▽

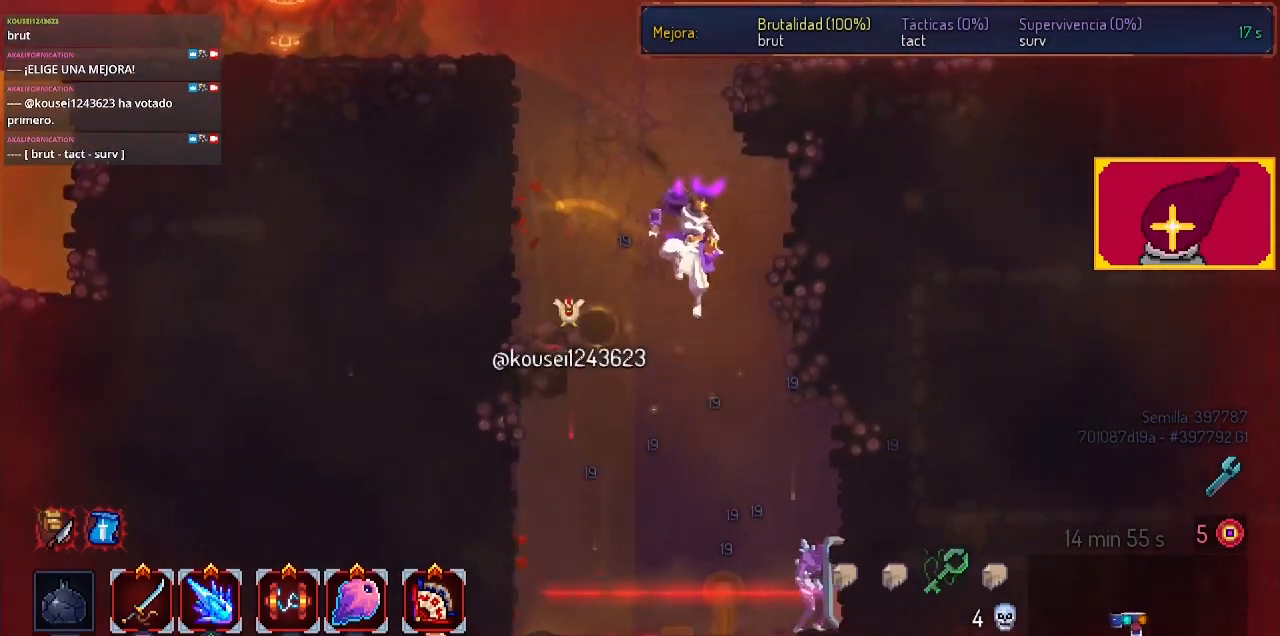
{"buttons": ["SQUARE", "DPAD_RIGHT"], "left_stick": "center", "right_stick": "center", "events": [[100, "DPAD_RIGHT", "up"], [233, "DPAD_DOWN", "up"], [267, "CROSS", "up"], [333, "DPAD_RIGHT", "down"], [400, "SQUARE", "down"]]}
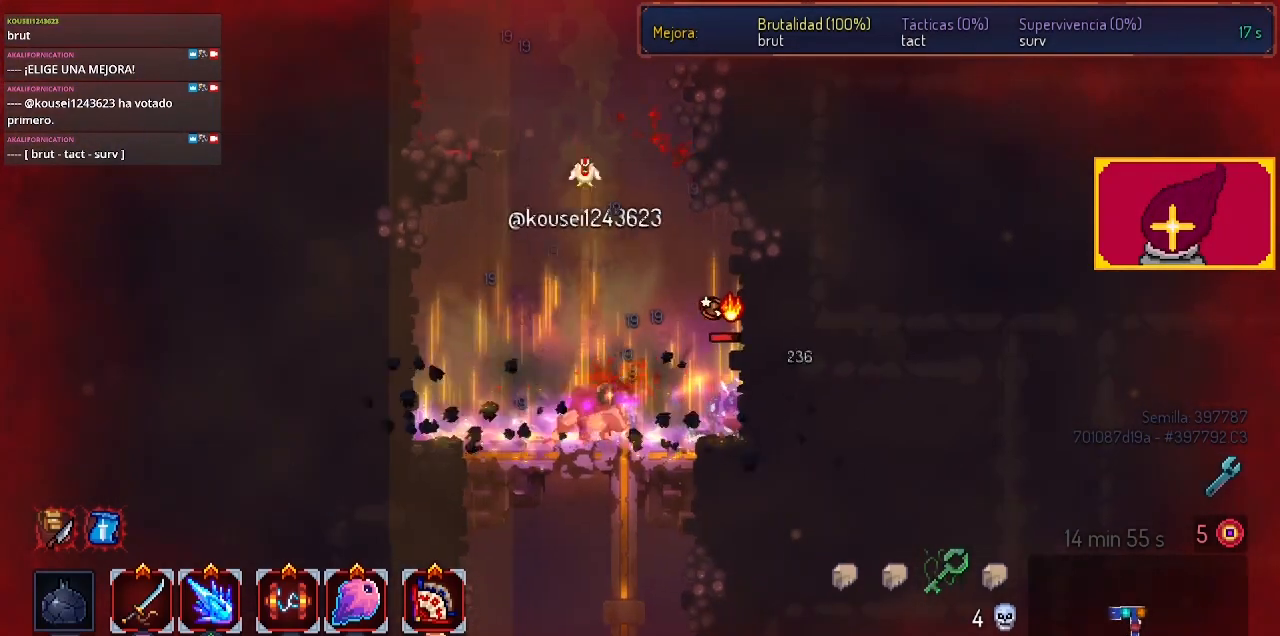
{"buttons": [], "left_stick": "center", "right_stick": "center", "events": [[67, "SQUARE", "up"], [133, "DPAD_RIGHT", "up"], [233, "SQUARE", "down"], [400, "SQUARE", "up"]]}
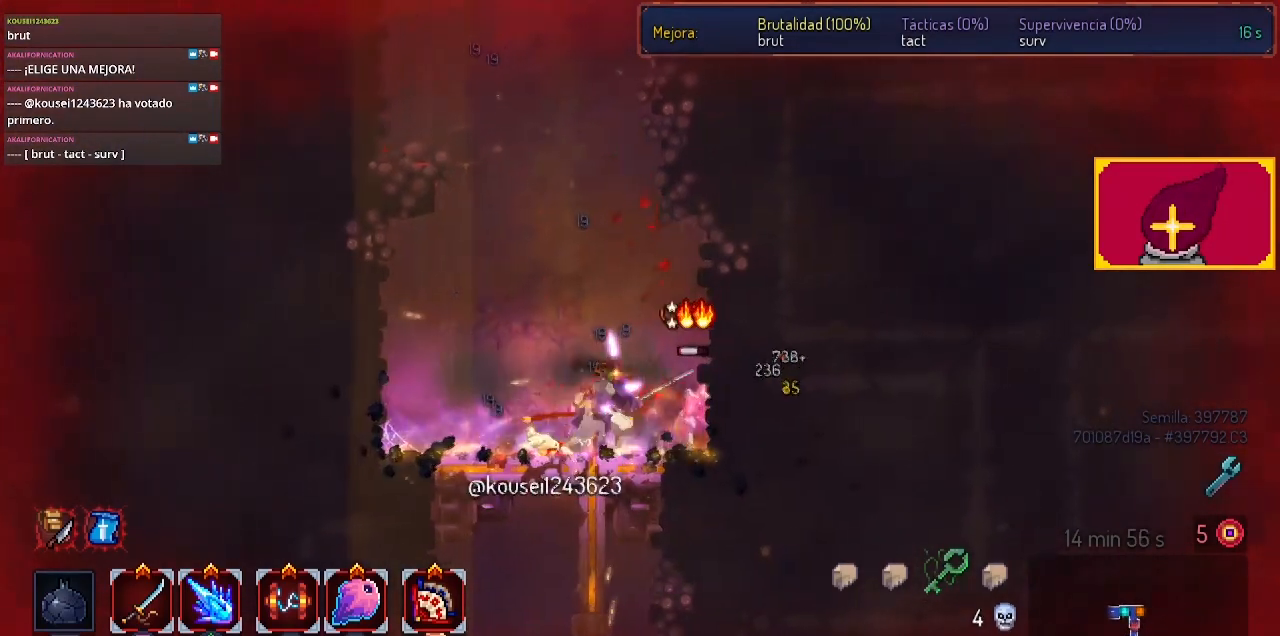
{"buttons": ["DPAD_LEFT"], "left_stick": "center", "right_stick": "center", "events": [[300, "CROSS", "down"], [400, "DPAD_LEFT", "down"], [467, "CROSS", "up"]]}
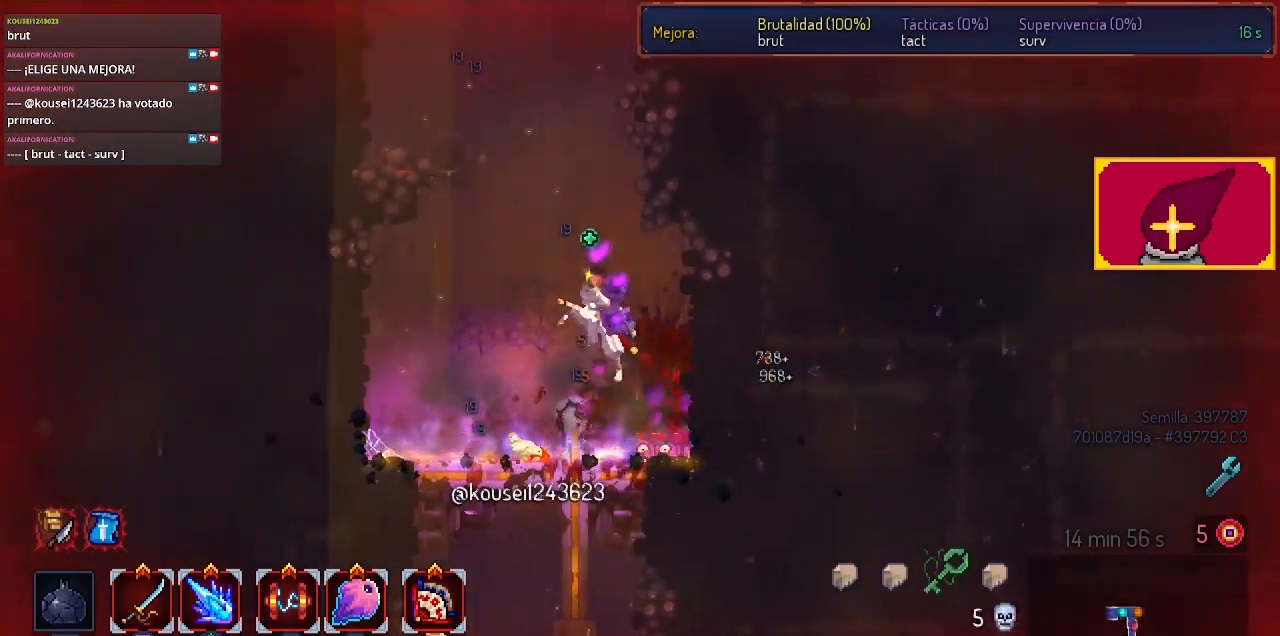
{"buttons": [], "left_stick": "center", "right_stick": "center", "events": [[33, "CROSS", "down"], [100, "CROSS", "up"], [200, "CROSS", "down"], [333, "CROSS", "up"], [467, "DPAD_LEFT", "up"]]}
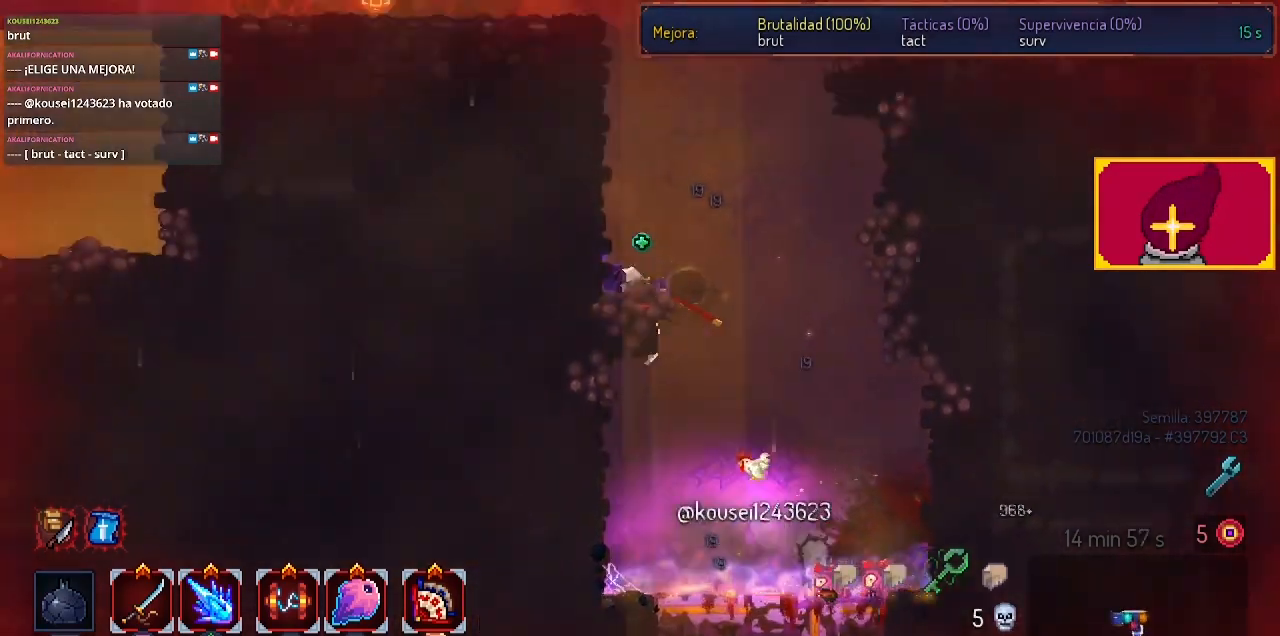
{"buttons": ["DPAD_RIGHT"], "left_stick": "center", "right_stick": "center", "events": [[233, "CROSS", "down"], [267, "DPAD_RIGHT", "down"], [333, "CROSS", "up"], [400, "CROSS", "down"], [500, "CROSS", "up"]]}
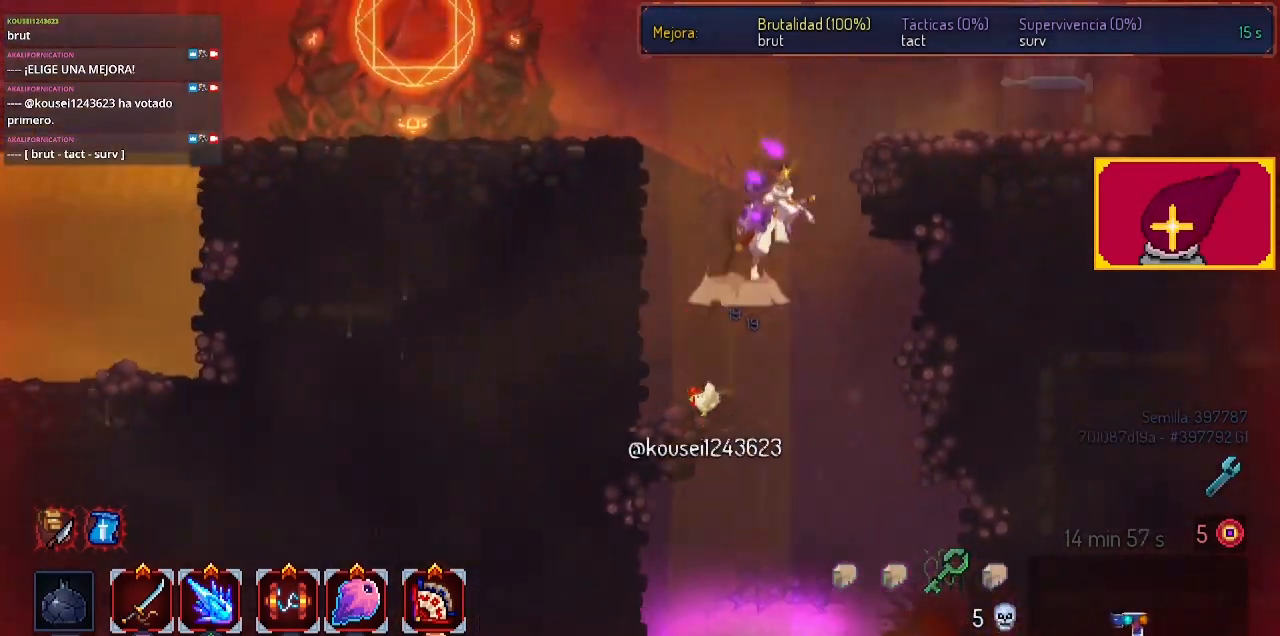
{"buttons": ["CIRCLE", "DPAD_RIGHT"], "left_stick": "center", "right_stick": "center", "events": [[100, "CROSS", "down"], [167, "CROSS", "up"], [467, "CIRCLE", "down"]]}
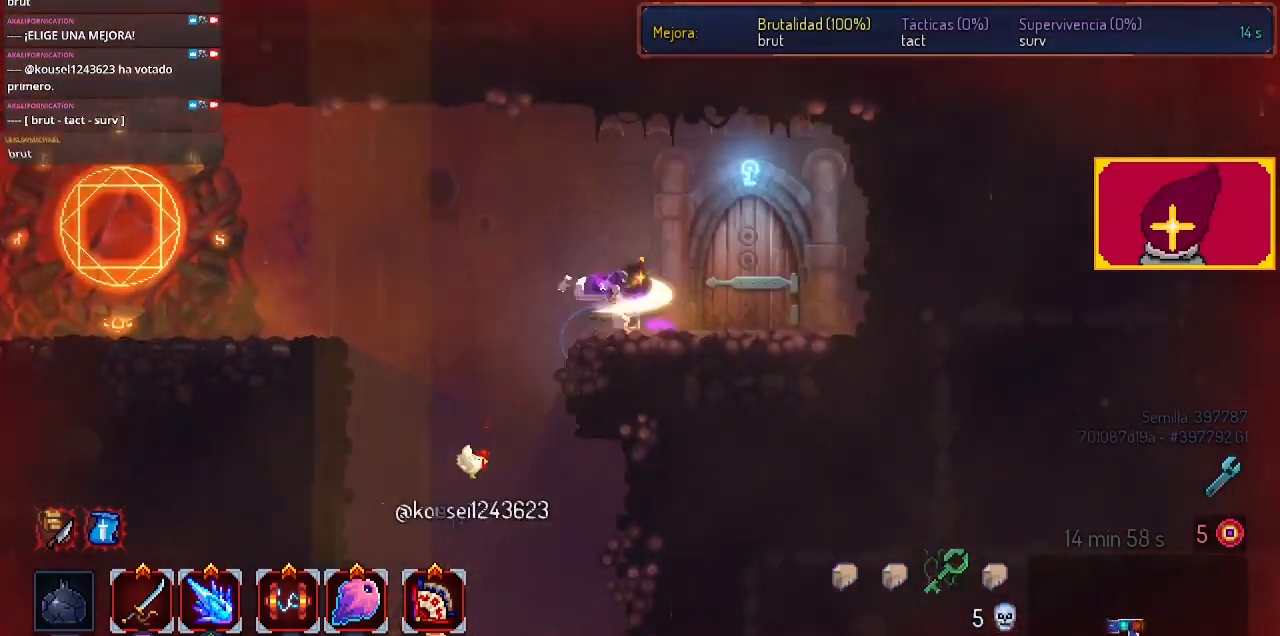
{"buttons": [], "left_stick": "center", "right_stick": "center", "events": [[100, "L1", "down"], [167, "CIRCLE", "up"], [267, "DPAD_RIGHT", "up"], [300, "L1", "up"]]}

△

### WHAT NEEDS TO BE DONE
All entries above are to be set down word for word, and the pictures are to be left out.

### WRITTEN RESPONSE
{"buttons": ["SQUARE", "DPAD_RIGHT"], "left_stick": "center", "right_stick": "center", "events": [[100, "DPAD_RIGHT", "up"], [233, "DPAD_DOWN", "up"], [267, "CROSS", "up"], [333, "DPAD_RIGHT", "down"], [400, "SQUARE", "down"]]}
{"buttons": [], "left_stick": "center", "right_stick": "center", "events": [[67, "SQUARE", "up"], [133, "DPAD_RIGHT", "up"], [233, "SQUARE", "down"], [400, "SQUARE", "up"]]}
{"buttons": ["DPAD_LEFT"], "left_stick": "center", "right_stick": "center", "events": [[300, "CROSS", "down"], [400, "DPAD_LEFT", "down"], [467, "CROSS", "up"]]}
{"buttons": [], "left_stick": "center", "right_stick": "center", "events": [[33, "CROSS", "down"], [100, "CROSS", "up"], [200, "CROSS", "down"], [333, "CROSS", "up"], [467, "DPAD_LEFT", "up"]]}
{"buttons": ["DPAD_RIGHT"], "left_stick": "center", "right_stick": "center", "events": [[233, "CROSS", "down"], [267, "DPAD_RIGHT", "down"], [333, "CROSS", "up"], [400, "CROSS", "down"], [500, "CROSS", "up"]]}
{"buttons": ["CIRCLE", "DPAD_RIGHT"], "left_stick": "center", "right_stick": "center", "events": [[100, "CROSS", "down"], [167, "CROSS", "up"], [467, "CIRCLE", "down"]]}
{"buttons": [], "left_stick": "center", "right_stick": "center", "events": [[100, "L1", "down"], [167, "CIRCLE", "up"], [267, "DPAD_RIGHT", "up"], [300, "L1", "up"]]}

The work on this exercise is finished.